テールローター・ブレードのピッチ可変機構です。中央のピストン状のモノが左右に動くことにより、リンケージで3枚のブレードの迎え角が同時に変わります。赤青黄のペイントでブレードを識別できるようになっています。

▲サイクリック・スティックとコレクティブ・レバー

操縦も、計器も含めて今とほとんど変わらないようですね。S-51の特定のモデルは、世界で初めて計器飛行の承認を受けたヘリコプターなんだと。

▲飛行中に地上から見上げると「東北電力」と読める

このヘリコプターの型式は、さまざまな呼び方があるようです。

  • R-5(Rotary-wingの「R」か)
  • H-5(Helicopterの「H」か)
  • S-51(Sikorskyの「S」か)
  • WS-51(Westland Sikorskyの「WS」か)

などなど…。軍用ではさらに別の名前もあるそうで、分かりにくいなぁ。東北電力のJA7014は、英国のウエストランド・ヘリコプターがシコルスキーS-51の製造ライセンスを取得した後の1953年製なので、型式を「WS-51 Mk.1A」とした情報もあります。ウエストランドは159機製造して海外にも販売したそうです。製造番号が「WH-H-91」ってことは、91機目なのかな。

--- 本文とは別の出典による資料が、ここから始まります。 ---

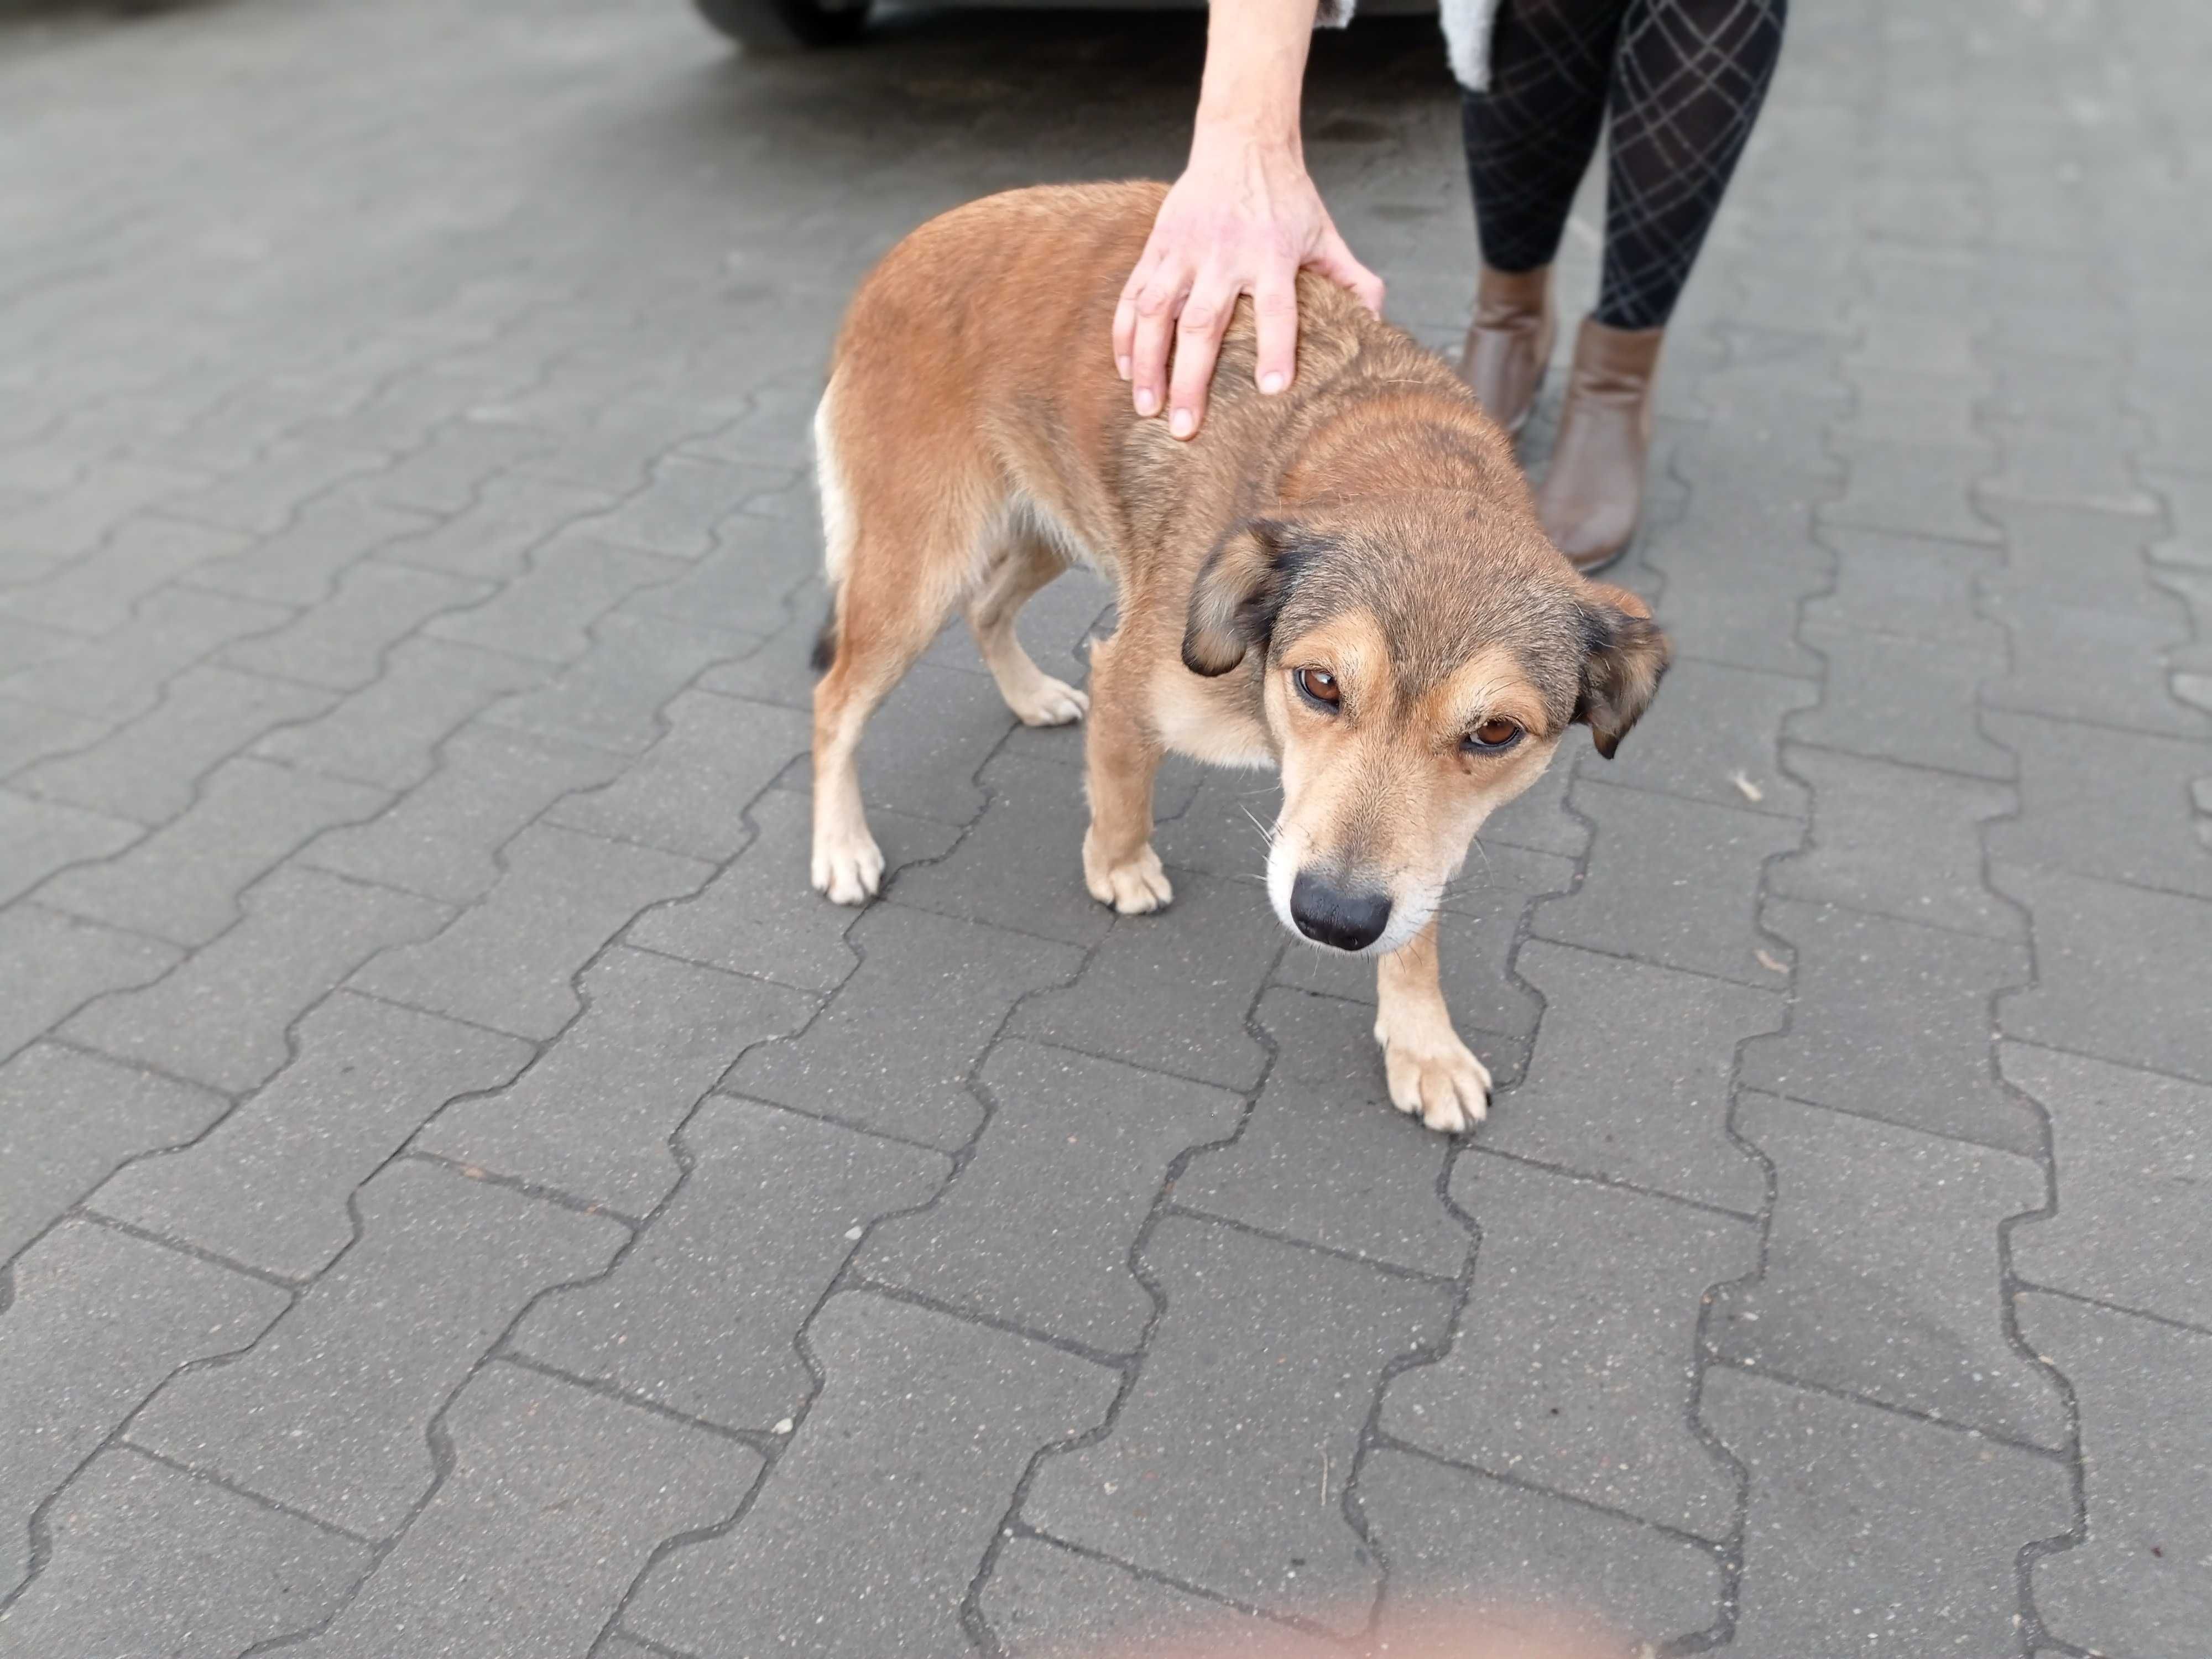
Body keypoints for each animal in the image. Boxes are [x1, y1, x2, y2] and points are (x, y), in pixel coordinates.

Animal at [810, 188, 1663, 1141]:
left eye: (1495, 733)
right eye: (1320, 684)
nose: (1334, 921)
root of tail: (914, 243)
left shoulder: (1428, 848)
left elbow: (1416, 925)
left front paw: (1423, 1043)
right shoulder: (1131, 679)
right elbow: (1122, 796)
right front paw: (1119, 869)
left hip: (1050, 526)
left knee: (987, 607)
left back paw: (1028, 696)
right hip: (918, 571)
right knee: (834, 700)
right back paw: (841, 847)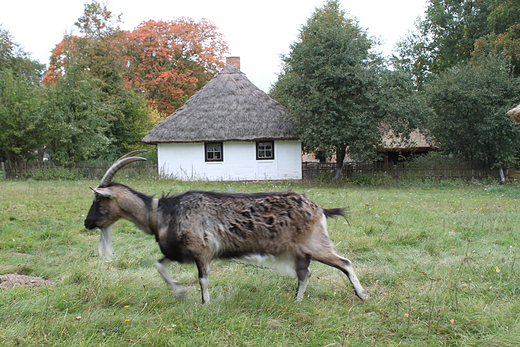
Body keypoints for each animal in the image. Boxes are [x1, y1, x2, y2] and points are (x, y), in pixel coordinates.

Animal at [83, 151, 368, 304]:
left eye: (98, 200)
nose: (87, 223)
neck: (162, 213)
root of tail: (319, 208)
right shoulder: (178, 252)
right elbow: (159, 264)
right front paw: (179, 291)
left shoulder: (201, 250)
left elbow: (203, 278)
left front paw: (205, 303)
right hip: (300, 251)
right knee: (304, 273)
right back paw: (296, 301)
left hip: (315, 243)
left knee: (344, 262)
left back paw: (363, 294)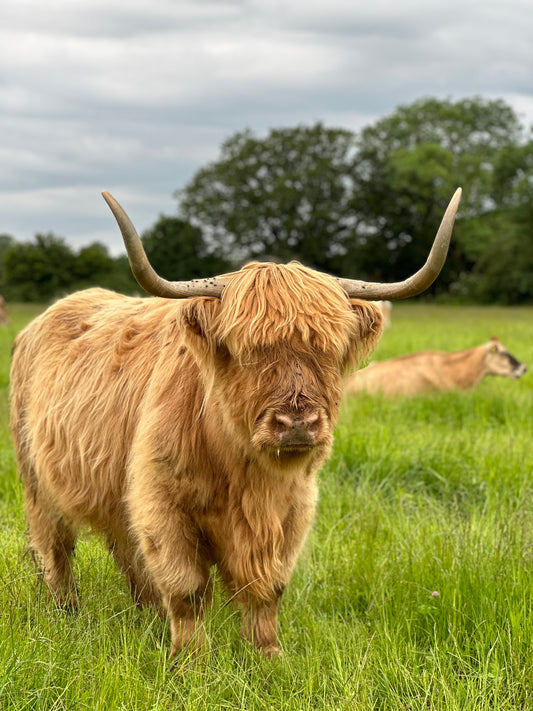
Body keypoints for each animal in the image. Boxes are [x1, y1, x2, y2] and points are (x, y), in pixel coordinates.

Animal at [8, 188, 462, 656]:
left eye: (329, 348)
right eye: (245, 349)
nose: (296, 423)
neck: (243, 473)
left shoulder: (292, 511)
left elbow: (268, 591)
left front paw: (268, 657)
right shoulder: (162, 504)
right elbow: (186, 590)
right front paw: (190, 661)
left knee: (125, 551)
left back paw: (147, 614)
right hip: (36, 480)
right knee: (55, 548)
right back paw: (68, 613)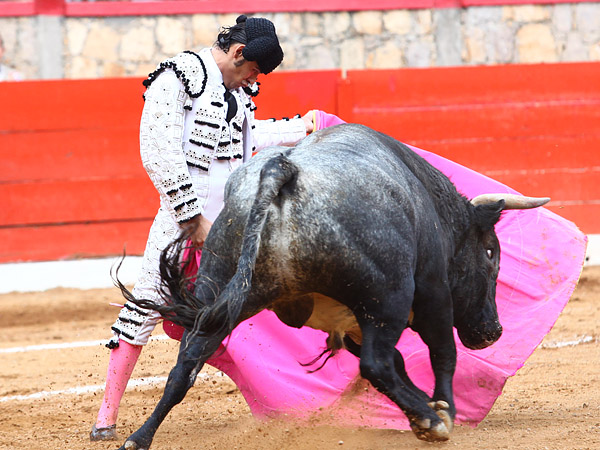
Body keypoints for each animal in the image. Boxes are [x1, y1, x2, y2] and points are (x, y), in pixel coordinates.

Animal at [116, 123, 549, 449]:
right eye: (491, 252)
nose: (493, 332)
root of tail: (283, 170)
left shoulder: (358, 318)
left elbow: (401, 362)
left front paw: (422, 408)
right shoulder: (430, 293)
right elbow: (439, 353)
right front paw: (439, 410)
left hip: (220, 284)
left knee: (186, 364)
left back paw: (138, 438)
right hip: (389, 297)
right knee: (377, 363)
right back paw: (432, 421)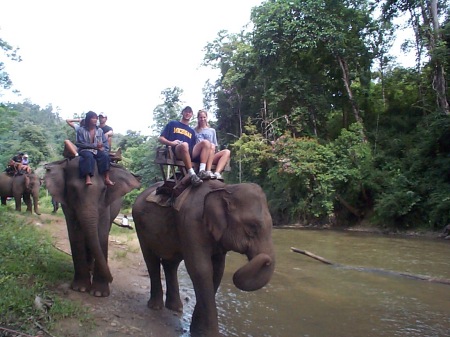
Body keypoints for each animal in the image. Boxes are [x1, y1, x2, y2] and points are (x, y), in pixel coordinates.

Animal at [45, 156, 141, 296]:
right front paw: (80, 288)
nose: (111, 279)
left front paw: (99, 293)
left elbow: (101, 234)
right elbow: (75, 235)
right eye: (72, 189)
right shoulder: (67, 205)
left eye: (104, 190)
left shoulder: (106, 204)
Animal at [132, 180, 276, 336]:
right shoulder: (190, 223)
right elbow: (200, 269)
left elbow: (218, 270)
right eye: (252, 227)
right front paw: (209, 333)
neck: (225, 189)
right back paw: (155, 307)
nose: (267, 260)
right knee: (151, 260)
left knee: (171, 263)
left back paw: (175, 308)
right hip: (140, 225)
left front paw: (197, 330)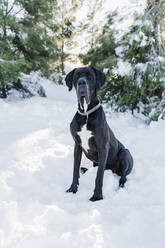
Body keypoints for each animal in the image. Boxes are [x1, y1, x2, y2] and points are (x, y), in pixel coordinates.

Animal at [65, 67, 133, 201]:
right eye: (77, 76)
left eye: (90, 76)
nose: (81, 83)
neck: (86, 113)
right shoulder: (77, 145)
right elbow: (75, 169)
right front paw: (73, 189)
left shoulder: (103, 148)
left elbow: (99, 176)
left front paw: (97, 196)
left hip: (125, 153)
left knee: (123, 177)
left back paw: (120, 186)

東北電力は、送電設備の建設や保守・点検のため、ヘリコプターを3機導入しましたが、2機を事故で失ったそうです。残ったこのJA7014は1967年に退役したので、13~14年間、働いたことになりますね。その後、ここ三沢航空科学館に落ち着いたのでしょう。

1956年からは川崎ベル47Gの導入を開始したそうで、以降も継続してヘリコプターが利用されています。以前、送電線に手が届く位置でホバリングしたヒューズ・ヘリのスキッドに座った作業員が、その状態のまま送電線の保守業務を行っている海外の映像を見たことがあります。そういうヘリ操縦にあこがれる私は、あまりにスゴ過ぎて感動した記憶があります。そこまでやらないにしても、ヘリコプターの特殊能力は電力会社のさまざまな業務に適していると思います。


苫小牧から三沢へは、八苫(苫⇒八)シルバーフェリーが便利でした。日に4往復もあるので早朝八戸着にすると一日を有効に使える感があります。当日夜の便で戻ることもできます。これなら三沢航空科学館にまた行って、さらにじっくり展示を観てみようかな。